In another venue, I mentioned that, thanks to Project Gutenberg, I am at the moment reading Treasure Island.

For the first time.

And loving it.

…which is something of a surprise.

See, I downloaded Treasure Island because I figured it would be an easy book to put down. Which is to say, the perfect book to be “reading” while I’m actually supposed to be writing.

I had a reason for this opinion.

Sometime back pre-teen, I was given a copy of Treasure Island in a box-full of books handed down from my cousin, Davey Crockett (Well. From my cousin David. Who dressed like Davey Crockett whenever possible and once even managed to wear a coonskin cap and Indian moccasins into church.). Besides Treasure Island, there was Kim and Kidnapped and Robinson Crusoe and The Prince and the Pauper, Tom Sawyer, Huckleberry Finn, The Last of the Mohicans, and who knows what all else.

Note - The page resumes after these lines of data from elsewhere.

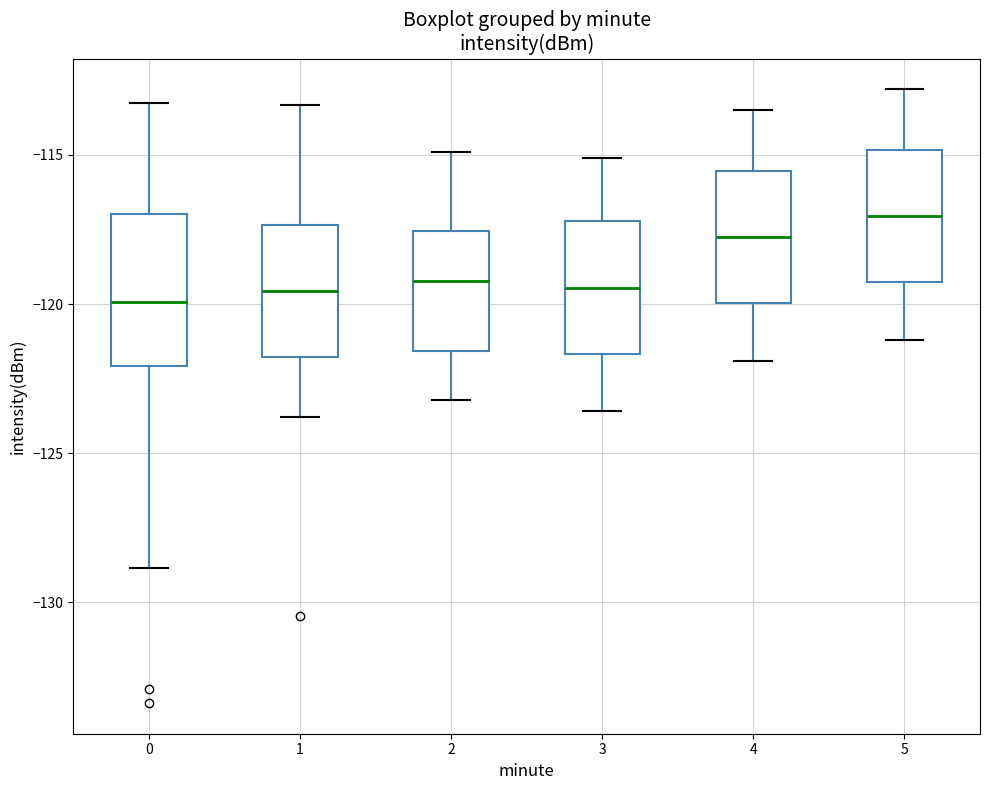

Which box is the tallest, from its lower edge to its upper edge?

0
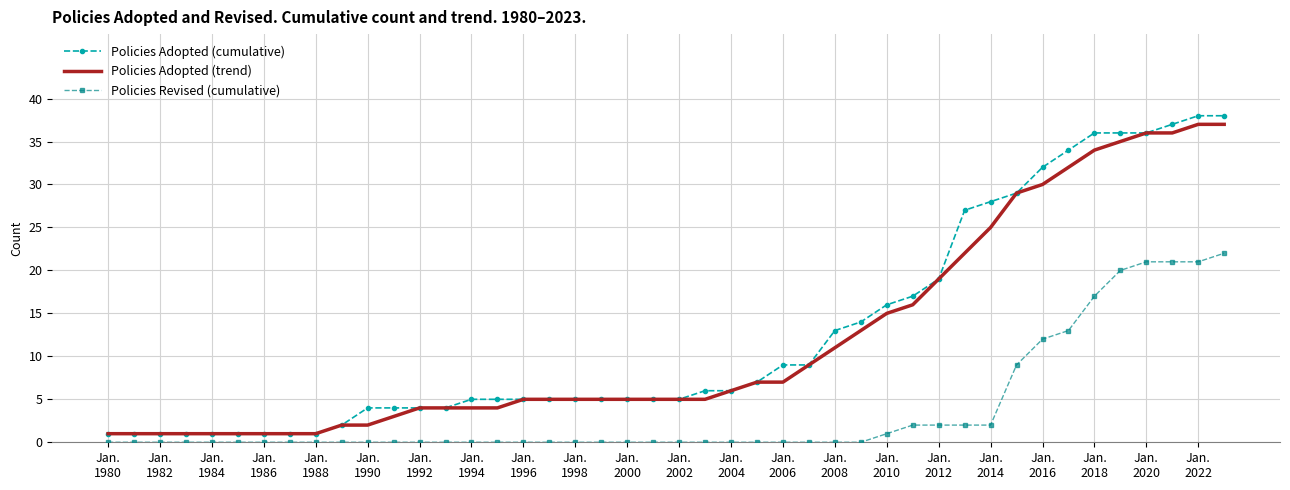

Which series has the widest spread of values?

Policies Adopted (cumulative)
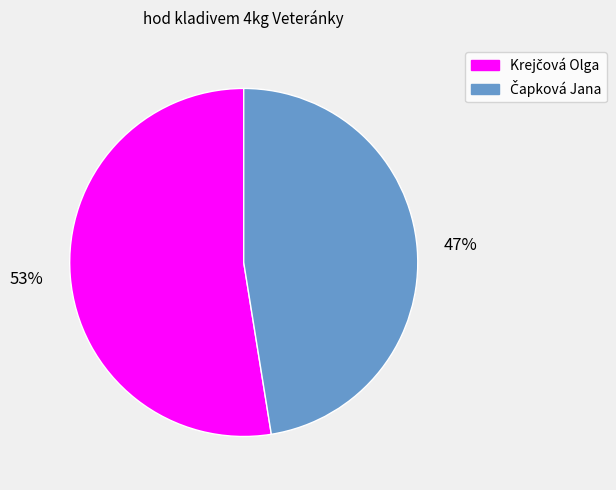

Is there any slice that represents more than half of the pie?

Yes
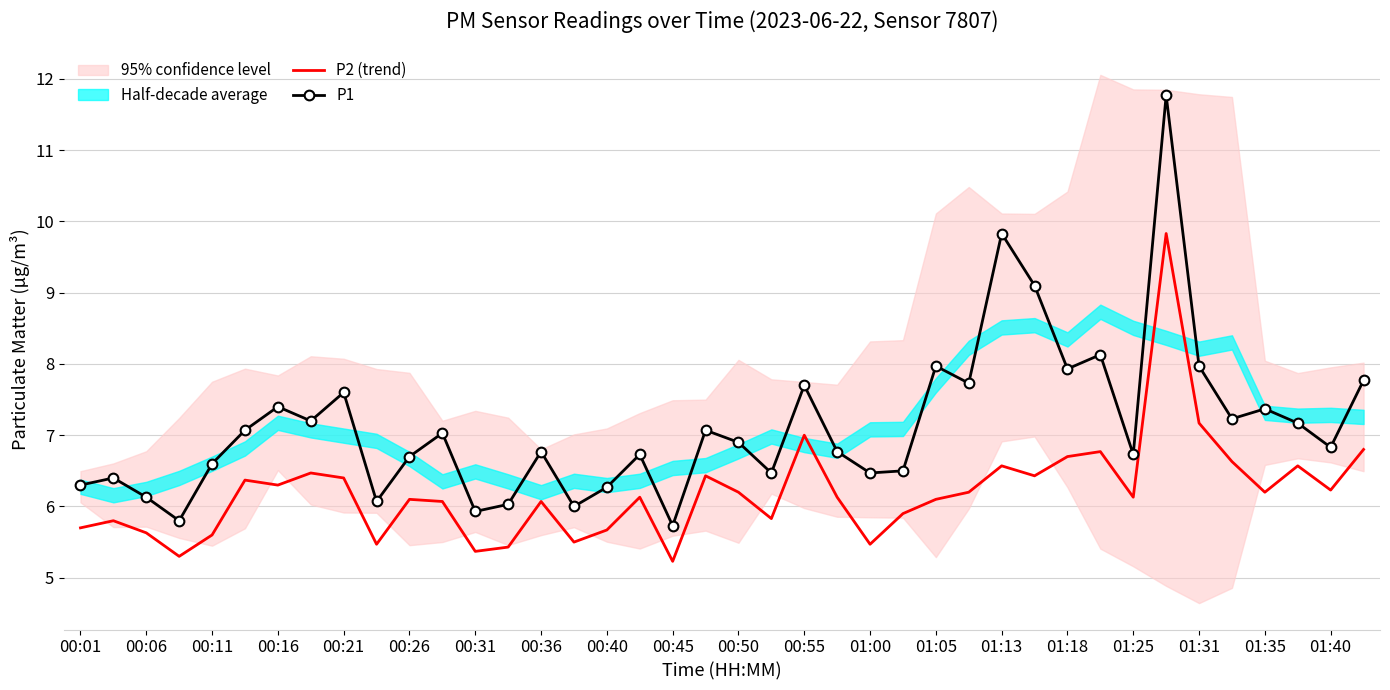

What is the sum of all P1 values?

285.2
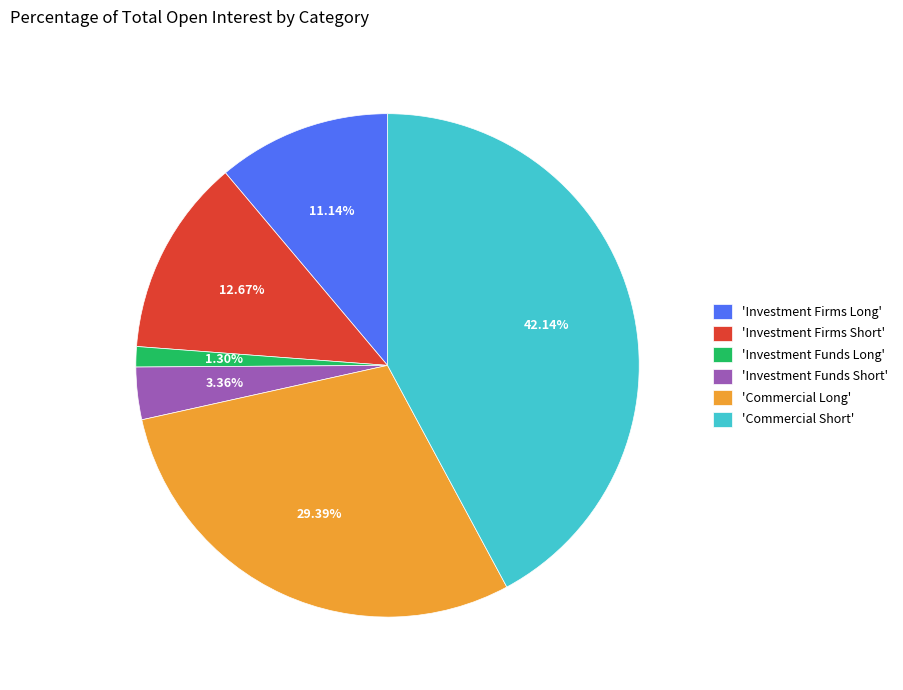

Which has a higher value, 'Investment Funds Short' or 'Investment Firms Long'?

'Investment Firms Long'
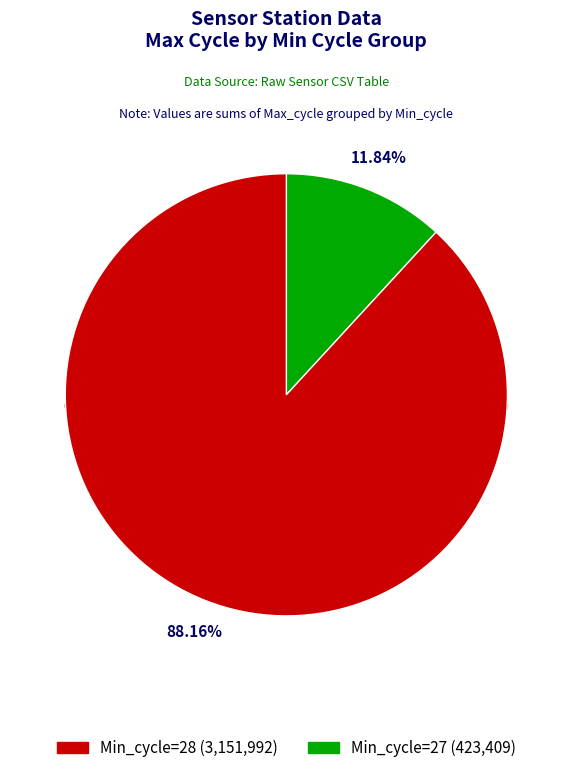

Does Min_cycle=28 represent more than half of the total?

Yes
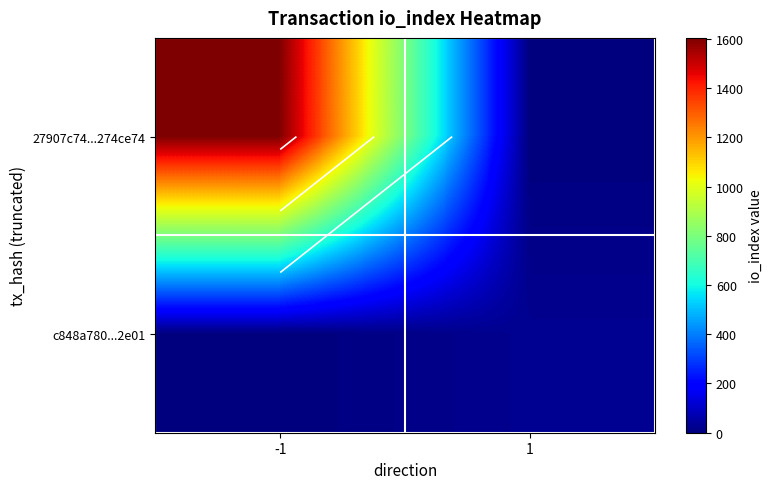

Count the 27907c74...274ce74 values in the range 0 to 1604.

2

I was quite a reader as a kid, and I dove right in. Tom Sawyer was…ok, and I had similar feelings for Huck Finn. The Last of the Mohicans didn’t make much sense, but I read it anyway.

Then, I picked up Treasure Island — and bounced.

Hard.

I tried to keep going, but my reading soul rebelled. I put Treasure Island aside for later and dove back into the box.

And in quick succession bounced equally hard off of Robinson Crusoe, Kim, and Kidnapped.

Happily for me, The Prince and the Pauper was still in the box waiting to be discovered, like Hope. That book, I read until I could recite whole passages. Until the binding broke and I nagged my grandmother to glue it back together for me. I read it more often than I read Jane Eyre, another favorite of about that time, along with The Three Musketeers and The Count of Monte Cristo.

I did, finally, many, many years later read Robinson Crusoe. If it hadn’t been required for a class, I wouldn’t have finished it that time, either. Silly sort of book. And that experience confirmed me in my opinion of Kim and Kidnapped, by association. And Treasure Island, too.

Reading it now, I can’t spot the reason why I bounced so hard. It gets on its bike from the very first word and just keeps riding. There are some words that I certainly wouldn’t have known, but there were certainly strange and unknown words in The Prince and the Pauper, so that wasn’t the problem. It may simply have been that I found the narrator’s voice dull, or — well, who knows, at this point.

But, I wonder, you know, if I ought to go on over to Project Gutenberg and download, oh — Kim, and maybe Kidnapped, too.